Online advertising is the new Holy Grail and he estimates there is about $20bn of new advertising to be spent on the web; clients spend an average of 19 per cent of their total online now but he predicts this could go to 30 per cent over time. For example, client spending has gone up by only 4 per cent to $2.5bn for News Corporation this year, but spending with Google has risen from $1.6bn to $2bn and has doubled on Facebook from $200m to $400m.
"Just look at Amazon – it's proving a real threat to many companies. Our media day has expanded – the number of hours people spend online and watching TV has shot up."
He predicts another shift in the geo-political axis towards the south, alongside the east: "The 21st century is not for retiring minds; there are some big challenges which we could all get very wrong. But if we get it right, there will be interesting opportunities emerging in South America, the Middle East as well as Africa; the World Cup in Brazil will bring big benefits just as it did to South Africa."

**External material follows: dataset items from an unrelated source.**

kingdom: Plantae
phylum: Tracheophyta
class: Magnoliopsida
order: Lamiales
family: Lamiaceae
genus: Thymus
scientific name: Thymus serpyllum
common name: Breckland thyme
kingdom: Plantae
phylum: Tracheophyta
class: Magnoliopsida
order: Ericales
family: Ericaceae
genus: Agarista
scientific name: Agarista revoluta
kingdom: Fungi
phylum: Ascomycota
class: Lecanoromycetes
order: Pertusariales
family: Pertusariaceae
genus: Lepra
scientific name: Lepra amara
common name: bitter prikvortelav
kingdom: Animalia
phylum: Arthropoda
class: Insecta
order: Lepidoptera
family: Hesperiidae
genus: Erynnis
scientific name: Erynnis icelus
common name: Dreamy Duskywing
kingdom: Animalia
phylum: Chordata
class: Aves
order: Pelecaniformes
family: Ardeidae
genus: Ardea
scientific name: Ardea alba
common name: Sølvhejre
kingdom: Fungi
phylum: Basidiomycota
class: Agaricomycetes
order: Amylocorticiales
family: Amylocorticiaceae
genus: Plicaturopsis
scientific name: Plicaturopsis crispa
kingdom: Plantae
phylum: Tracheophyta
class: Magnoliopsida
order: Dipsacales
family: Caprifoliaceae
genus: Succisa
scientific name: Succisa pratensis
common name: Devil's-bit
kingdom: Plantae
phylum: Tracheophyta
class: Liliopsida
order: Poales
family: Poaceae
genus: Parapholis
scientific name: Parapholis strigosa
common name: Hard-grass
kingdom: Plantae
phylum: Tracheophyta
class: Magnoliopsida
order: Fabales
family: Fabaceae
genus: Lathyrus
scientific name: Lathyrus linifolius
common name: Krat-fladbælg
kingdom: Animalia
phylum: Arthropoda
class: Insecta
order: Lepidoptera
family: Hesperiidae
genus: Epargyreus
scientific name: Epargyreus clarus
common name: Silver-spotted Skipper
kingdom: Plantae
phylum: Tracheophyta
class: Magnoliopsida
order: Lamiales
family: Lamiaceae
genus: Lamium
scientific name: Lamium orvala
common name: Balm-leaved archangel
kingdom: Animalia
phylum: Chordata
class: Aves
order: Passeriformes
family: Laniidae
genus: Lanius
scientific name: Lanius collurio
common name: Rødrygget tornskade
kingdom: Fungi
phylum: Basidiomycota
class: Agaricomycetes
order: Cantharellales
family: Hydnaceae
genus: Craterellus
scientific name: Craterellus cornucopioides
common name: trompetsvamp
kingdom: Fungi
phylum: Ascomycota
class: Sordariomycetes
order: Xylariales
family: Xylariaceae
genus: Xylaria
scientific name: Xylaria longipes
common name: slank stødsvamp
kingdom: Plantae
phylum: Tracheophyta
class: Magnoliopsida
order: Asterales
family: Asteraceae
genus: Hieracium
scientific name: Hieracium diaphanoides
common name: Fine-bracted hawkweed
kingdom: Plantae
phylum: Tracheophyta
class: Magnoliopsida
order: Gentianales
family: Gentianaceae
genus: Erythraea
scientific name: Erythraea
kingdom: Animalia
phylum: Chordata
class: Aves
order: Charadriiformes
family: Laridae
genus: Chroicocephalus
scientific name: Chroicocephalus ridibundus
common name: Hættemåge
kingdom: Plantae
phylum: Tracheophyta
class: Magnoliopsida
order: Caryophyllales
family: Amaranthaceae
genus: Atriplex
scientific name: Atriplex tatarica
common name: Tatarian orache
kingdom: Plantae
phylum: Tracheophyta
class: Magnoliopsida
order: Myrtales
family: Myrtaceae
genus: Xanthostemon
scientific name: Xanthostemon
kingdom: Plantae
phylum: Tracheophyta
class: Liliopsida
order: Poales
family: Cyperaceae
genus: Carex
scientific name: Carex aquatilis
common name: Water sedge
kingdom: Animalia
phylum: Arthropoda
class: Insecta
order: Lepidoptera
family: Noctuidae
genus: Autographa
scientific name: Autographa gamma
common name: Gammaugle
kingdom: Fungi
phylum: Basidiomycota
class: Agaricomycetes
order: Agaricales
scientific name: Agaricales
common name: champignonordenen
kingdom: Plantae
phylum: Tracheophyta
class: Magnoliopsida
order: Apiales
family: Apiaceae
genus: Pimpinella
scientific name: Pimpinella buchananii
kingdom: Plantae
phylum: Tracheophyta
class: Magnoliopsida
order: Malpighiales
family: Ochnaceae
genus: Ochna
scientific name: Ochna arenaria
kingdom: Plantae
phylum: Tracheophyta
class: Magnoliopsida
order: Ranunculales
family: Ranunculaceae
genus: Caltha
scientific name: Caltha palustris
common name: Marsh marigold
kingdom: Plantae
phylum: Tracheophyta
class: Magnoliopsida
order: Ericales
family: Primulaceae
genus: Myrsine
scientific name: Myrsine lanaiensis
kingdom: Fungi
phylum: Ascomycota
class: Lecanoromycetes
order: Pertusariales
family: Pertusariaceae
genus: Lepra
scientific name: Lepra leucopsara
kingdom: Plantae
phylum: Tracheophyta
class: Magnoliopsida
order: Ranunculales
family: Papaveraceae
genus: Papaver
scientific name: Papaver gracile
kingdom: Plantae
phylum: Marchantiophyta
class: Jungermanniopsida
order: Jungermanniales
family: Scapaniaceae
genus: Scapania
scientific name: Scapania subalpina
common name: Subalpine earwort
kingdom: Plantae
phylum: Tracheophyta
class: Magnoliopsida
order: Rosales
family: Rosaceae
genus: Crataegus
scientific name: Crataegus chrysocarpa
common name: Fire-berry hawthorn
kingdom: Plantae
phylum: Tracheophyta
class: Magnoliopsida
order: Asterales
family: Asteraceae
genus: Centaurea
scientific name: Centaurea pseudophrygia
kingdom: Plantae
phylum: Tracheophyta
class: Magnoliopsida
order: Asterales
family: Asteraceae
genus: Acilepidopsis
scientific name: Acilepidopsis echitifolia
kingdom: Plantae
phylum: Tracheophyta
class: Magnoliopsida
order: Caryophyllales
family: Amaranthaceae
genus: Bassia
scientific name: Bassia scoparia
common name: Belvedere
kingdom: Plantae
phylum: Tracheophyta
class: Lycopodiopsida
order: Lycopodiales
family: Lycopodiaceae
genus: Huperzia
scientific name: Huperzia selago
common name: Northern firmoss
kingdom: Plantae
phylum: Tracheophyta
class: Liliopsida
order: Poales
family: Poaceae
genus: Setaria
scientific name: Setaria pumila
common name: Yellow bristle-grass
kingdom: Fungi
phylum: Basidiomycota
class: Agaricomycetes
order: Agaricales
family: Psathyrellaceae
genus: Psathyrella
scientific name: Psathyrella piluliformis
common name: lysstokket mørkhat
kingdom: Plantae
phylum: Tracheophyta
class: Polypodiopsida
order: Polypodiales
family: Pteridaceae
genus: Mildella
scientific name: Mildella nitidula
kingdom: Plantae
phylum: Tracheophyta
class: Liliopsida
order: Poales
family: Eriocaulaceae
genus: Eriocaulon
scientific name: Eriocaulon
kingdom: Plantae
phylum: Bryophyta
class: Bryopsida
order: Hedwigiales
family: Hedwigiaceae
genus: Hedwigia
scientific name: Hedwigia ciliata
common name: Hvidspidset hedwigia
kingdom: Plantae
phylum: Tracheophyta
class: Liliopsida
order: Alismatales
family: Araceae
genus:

Famed for coining the alphabet to analyse economic growth, Sir Martin says his LUV-shaped recovery has turned out to be more LuVVY in shape and predicts recovery in the West will take years. Indeed, he wonders whether corporates – which are sitting on trillions of cash in the US and Europe – will ever behave as they did before 2009.
"Companies are terrified of spending, and investing. It's not simply about confidence, they fear making mistakes; the shock to corporate confidence after Lehman was almost as profound as the impact on the banks."
At the same time advertising is changing – more focused towards responsible consumption: "In the long-term, companies know they have to be responsible, particularly in these tough times; they are not paying lip-service to corporate and social responsibility, their staff want it as well as consumers. So do ours. It makes business sense."
What will he do if the WPP vote goes against him?
He shrugged again, and you sense he's been bruised by the controversy: "The Government makes the rules and we make our choices. If government or institutions think pay is excessive, tax it. Don't fiddle with the market."
Long-term rewards: Sir Martin Sorrell
Sir Martin's salary rose by 30 per cent in 2011 to £1.3m, there was a £2m cash bonus and £3m in shares, a pension contribution of £585,000, plus other benefits of £459,000, making a total of £7.34m. Add in the long-term incentive plans from 2006 to 2010, and that's another £5.6m – which he was allocated in shares – bringing the total up to £12.9m.